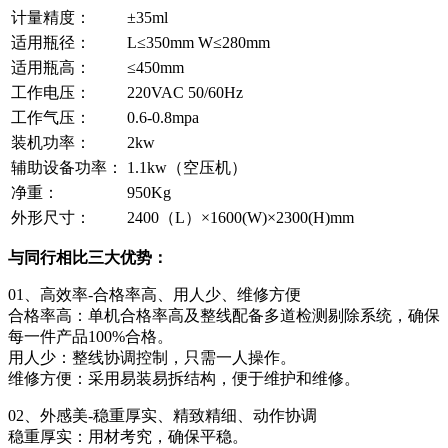
计量精度：
±35ml
适用瓶径：
L≤350mm W≤280mm
适用瓶高：
≤450mm
工作电压：
220VAC 50/60Hz
工作气压：
0.6-0.8mpa
装机功率：
2kw
辅助设备功率：
1.1kw（空压机）
净重：
950Kg
外形尺寸：
2400（L）×1600(W)×2300(H)mm
与同行相比三大优势：
01、高效率-合格率高、用人少、维修方便
合格率高：单机合格率高及整线配备多道检测剔除系统，确保
每一件产品100%合格。
用人少：整线协调控制，只需一人操作。
维修方便：采用易装易拆结构，便于维护和维修。
02、外感美-稳重厚实、精致精细、动作协调
稳重厚实：用材考究，确保平稳。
______________________________
• _Présentation de l'exercice_:
Modifiez toutes les lignes du listing en remplaçant « 维修方便 » par « 保养方便 », sans rien changer d'autre, et n'incluez pas les images dans votre réponse.

• _Solution rédigée_:
计量精度：
±35ml
适用瓶径：
L≤350mm W≤280mm
适用瓶高：
≤450mm
工作电压：
220VAC 50/60Hz
工作气压：
0.6-0.8mpa
装机功率：
2kw
辅助设备功率：
1.1kw（空压机）
净重：
950Kg
外形尺寸：
2400（L）×1600(W)×2300(H)mm
与同行相比三大优势：
01、高效率-合格率高、用人少、保养方便
合格率高：单机合格率高及整线配备多道检测剔除系统，确保
每一件产品100%合格。
用人少：整线协调控制，只需一人操作。
保养方便：采用易装易拆结构，便于维护和维修。
02、外感美-稳重厚实、精致精细、动作协调
稳重厚实：用材考究，确保平稳。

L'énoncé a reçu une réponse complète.